The goal of Facade is to hide complexity. Shield user code from underlying complexity.

Another name for Facade might be Manager. You ask the Manager to do something, then that Manager will coordinate his men to do your task. Many of his men maybe involved, but you don't care. You just deal with the Manager. Then, it's up you to design how many Managers are needed in your org. :) Too many Managers then it means no men are doing the real work. These men are the Domain Objects in your app.

As most of Manager, they do nothing, but delegate the task to lower level men. Okay, coordinate the task of many men. :)

In your case, one building needs only one Facade.
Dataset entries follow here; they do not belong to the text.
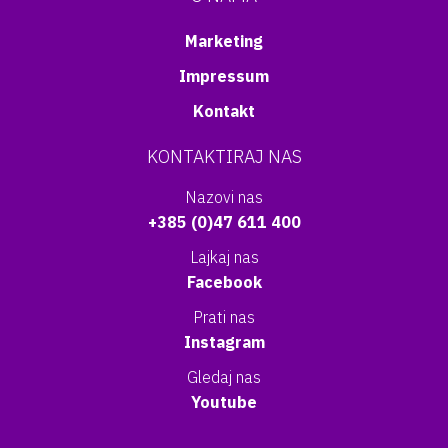
Marketing
Impressum
Kontakt
KONTAKTIRAJ NAS
Nazovi nas
+385 (0)47 611 400
Lajkaj nas
Facebook
Prati nas
Instagram
Gledaj nas
Youtube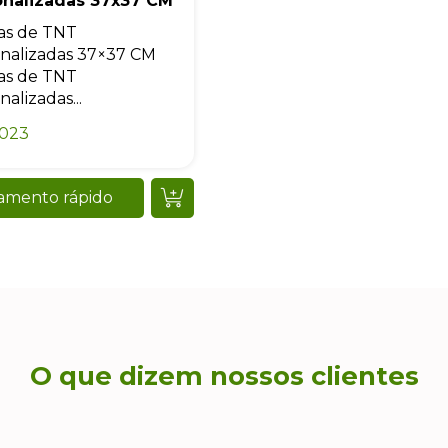
onalizadas 37x37 CM
as de TNT
nalizadas 37×37 CM
as de TNT
alizadas...
0023
amento rápido
O que dizem nossos clientes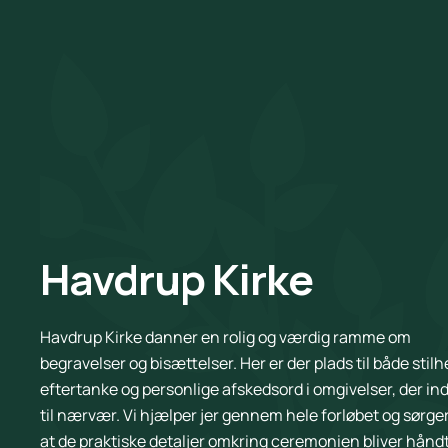
Havdrup Kirke
Havdrup Kirke danner en rolig og værdig ramme om
begravelser og bisættelser. Her er der plads til både stilh
eftertanke og personlige afskedsord i omgivelser, der in
til nærvær. Vi hjælper jer gennem hele forløbet og sørger
at de praktiske detaljer omkring ceremonien bliver hånd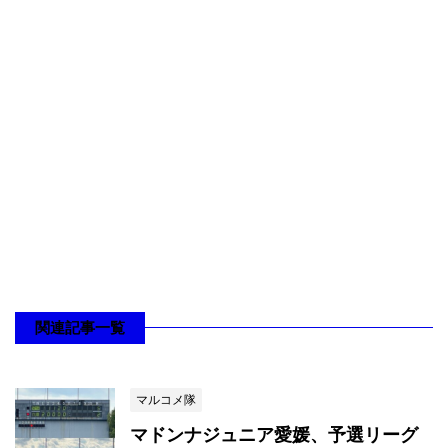
関連記事一覧
マルコメ隊
マドンナジュニア愛媛、予選リーグ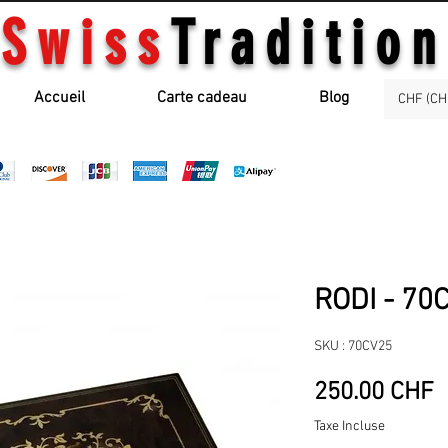
Swiss
Tradition
Accueil
Carte cadeau
Blog
CHF (CH
RODI - 70
SKU : 70CV25
P
250.00 CHF
Taxe Incluse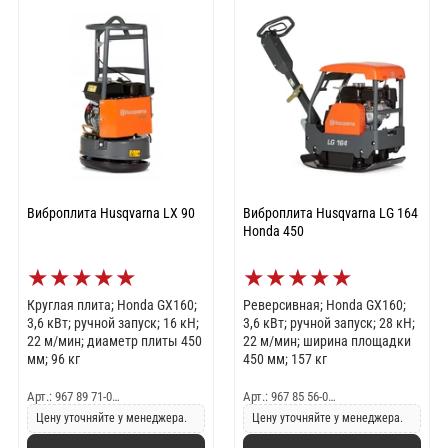
Виброплита Husqvarna LX 90
Виброплита Husqvarna LG 164
Honda 450
★
★
★
★
★
★
★
★
★
★
Круглая плита; Honda GX160;
Реверсивная; Honda GX160;
3,6 кВт; ручной запуск; 16 кН;
3,6 кВт; ручной запуск; 28 кН;
22 м/мин; диаметр плиты 450
22 м/мин; ширина площадки
мм; 96 кг
450 мм; 157 кг
Арт.: 967 89 71-0…
Арт.: 967 85 56-0…
Цену уточняйте у менеджера.
Цену уточняйте у менеджера.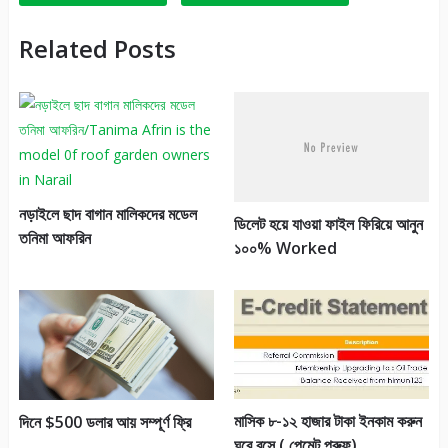
Related Posts
নড়াইলে ছাদ বাগান মালিকদের মডেল
ডিলেট হয়ে যাওয়া ফাইল ফিরিয়ে আনুন
তনিমা আফরিন
১০০% Worked
মাসিক ৮-১২ হাজার টাকা ইনকাম করুন
দিনে $500 ডলার আয় সম্পূর্ণ ফ্রি
ঘরে বসে ( পেমেন্ট প্রুফ)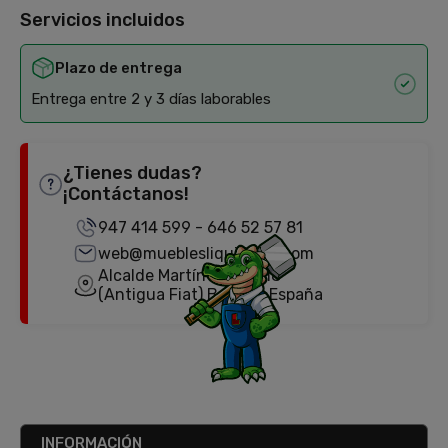
Servicios incluidos
Plazo de entrega
Entrega entre 2 y 3 días laborables
¿Tienes dudas?
¡Contáctanos!
947 414 599
-
646 52 57 81
web@mueblesliquidator.com
Alcalde Martín Cobos, 18
(Antigua Fiat) Burgos, España
INFORMACIÓN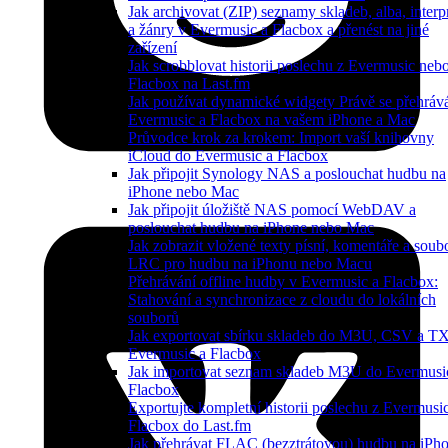
Jak archivovat (ZIP) seznamy skladeb, alba, interp
a žánry v Evermusic a Flacbox a přenést na jiné
zařízení
Jak scrobblovat historii poslechu z Evermusic neb
Flacbox na Last.fm
Jak používat dynamické widgety Právě se přehráv
Evermusic a Flacbox na vašem iPhone a Mac
Průvodce krok za krokem: Import vaší knihovny
iCloud do Evermusic a Flacbox
Jak připojit Synology NAS a poslouchat hudbu na
iPhone nebo Mac
Jak připojit úložiště NAS pomocí WebDAV a
poslouchat hudbu na iPhone nebo Mac
Jak zobrazit vložené texty písní, komentáře a soub
LRC pro hudbu na iPhonu nebo Macu
Přehrávání offline hudby v Evermusic a Flacbox:
Stahování a synchronizace z cloudu do lokálních
souborů
Jak exportovat sbírku skladeb do M3U, CSV a T
Evermusic a Flacbox
Jak importovat seznam skladeb M3U do Evermusi
Flacbox
Exportujte kompletní historii poslechu z Evermusi
Flacbox do Last.fm
Jak přehrávat FLAC (bezztrátovou) hudbu na iPh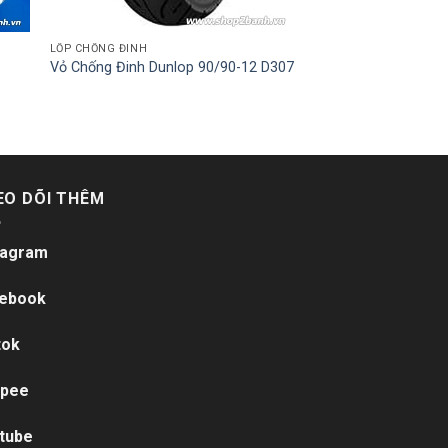
LỐP CHỐNG ĐINH
Vỏ Chống Đinh Dunlop 90/90-12 D307
EO DÕI THÊM
tagram
ebook
tok
pee
tube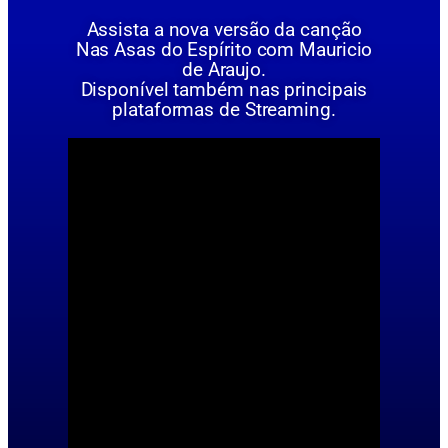
Assista a nova versão da canção
Nas Asas do Espírito com Mauricio
de Araujo.
Disponível também nas principais
plataformas de Streaming.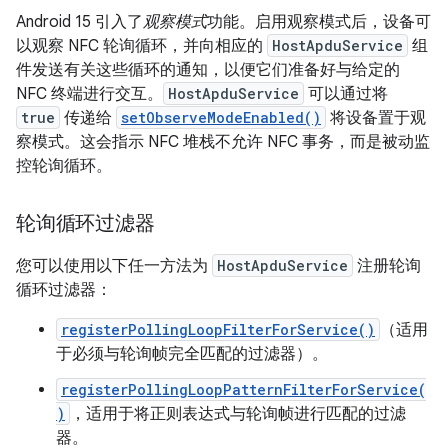
Android 15 引入了
观察模式
功能。启用观察模式后，设备可
以观察 NFC 轮询循环，并向相应的
HostApduService
组
件发送有关这些循环的通知，以便它们准备好与给定的
NFC 终端进行交互。
HostApduService
可以通过将
true
传递给
setObserveModeEnabled()
将设备置于观
察模式。这会指示 NFC 堆栈不允许 NFC 事务，而是被动监
控轮询循环。
轮询循环过滤器
您可以使用以下任一方法为
HostApduService
注册轮询
循环过滤器：
registerPollingLoopFilterForService()
（适用
于必须与轮询帧完全匹配的过滤器）。
registerPollingLoopPatternFilterForService(
)
，适用于将正则表达式与轮询帧进行匹配的过滤
器。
But if you're building interconnected buildings, each face may need its own facade.

Ah, I'm still hoping that Software Architect can learn from Building Archtects.

# Maximilian Haru Raditya said on February 25, 2008 09:37 PM:

Though it might have (almost) the same understanding, I prefer to call this facade as a "shell". A shell provides a encapsulation of the complex systems inside it.

The idea, Norman brought, of multiple facades per building face, I can think of it as the shell's interfaces.

# Joe said on February 28, 2008 02:00 PM:

Menarik juga pembahasannya. Tolong dibahas juga dong tentang scafolding.

# Jemmy said on August 1, 2008 10:23 AM:

Menarik... apakah konsep facade itu juga berlaku pada winform application?